*** Block opens ***

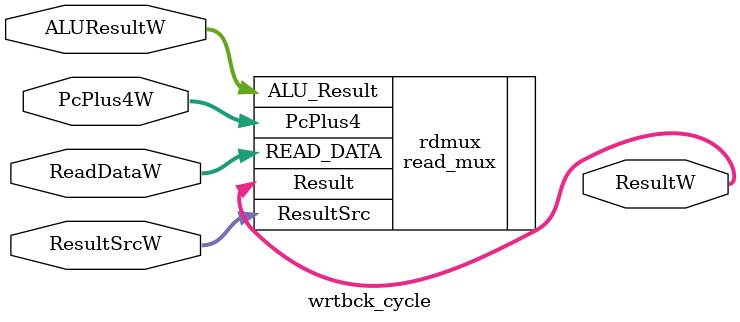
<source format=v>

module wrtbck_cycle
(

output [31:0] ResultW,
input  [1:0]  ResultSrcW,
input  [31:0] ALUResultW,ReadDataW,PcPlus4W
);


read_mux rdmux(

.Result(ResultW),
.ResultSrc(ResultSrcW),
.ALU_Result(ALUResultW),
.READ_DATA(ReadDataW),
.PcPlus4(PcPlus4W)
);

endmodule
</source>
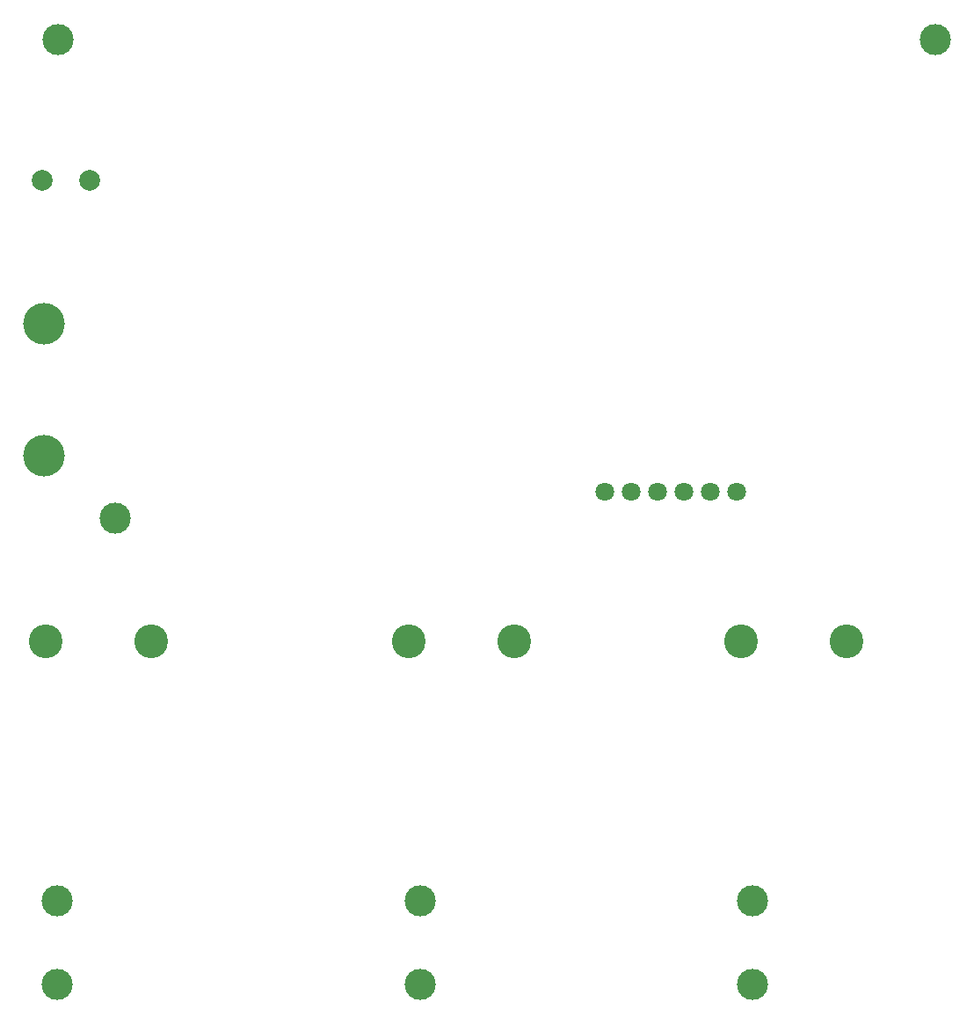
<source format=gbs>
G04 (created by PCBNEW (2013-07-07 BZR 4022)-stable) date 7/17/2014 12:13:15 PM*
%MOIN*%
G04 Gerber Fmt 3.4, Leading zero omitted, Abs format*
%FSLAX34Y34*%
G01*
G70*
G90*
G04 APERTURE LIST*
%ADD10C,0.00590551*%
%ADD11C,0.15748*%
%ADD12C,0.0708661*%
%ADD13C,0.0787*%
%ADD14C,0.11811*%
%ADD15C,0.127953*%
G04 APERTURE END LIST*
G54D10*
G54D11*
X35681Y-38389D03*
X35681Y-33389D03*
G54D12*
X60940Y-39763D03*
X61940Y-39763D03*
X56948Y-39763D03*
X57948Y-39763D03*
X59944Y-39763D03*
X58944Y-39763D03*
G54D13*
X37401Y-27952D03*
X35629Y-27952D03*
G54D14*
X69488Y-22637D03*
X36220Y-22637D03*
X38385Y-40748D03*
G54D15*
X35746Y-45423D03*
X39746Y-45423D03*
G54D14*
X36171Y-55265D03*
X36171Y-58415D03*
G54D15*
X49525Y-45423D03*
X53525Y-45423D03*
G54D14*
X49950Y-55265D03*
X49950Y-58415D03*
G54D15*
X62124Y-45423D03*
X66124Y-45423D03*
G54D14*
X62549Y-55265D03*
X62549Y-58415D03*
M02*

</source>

*** Block closes ***

▶ Task goal:
Scan the records for the word "ReadDataW", and copy each line where it is found.

▶ Completed exercise:
input  [31:0] ALUResultW,ReadDataW,PcPlus4W
.READ_DATA(ReadDataW),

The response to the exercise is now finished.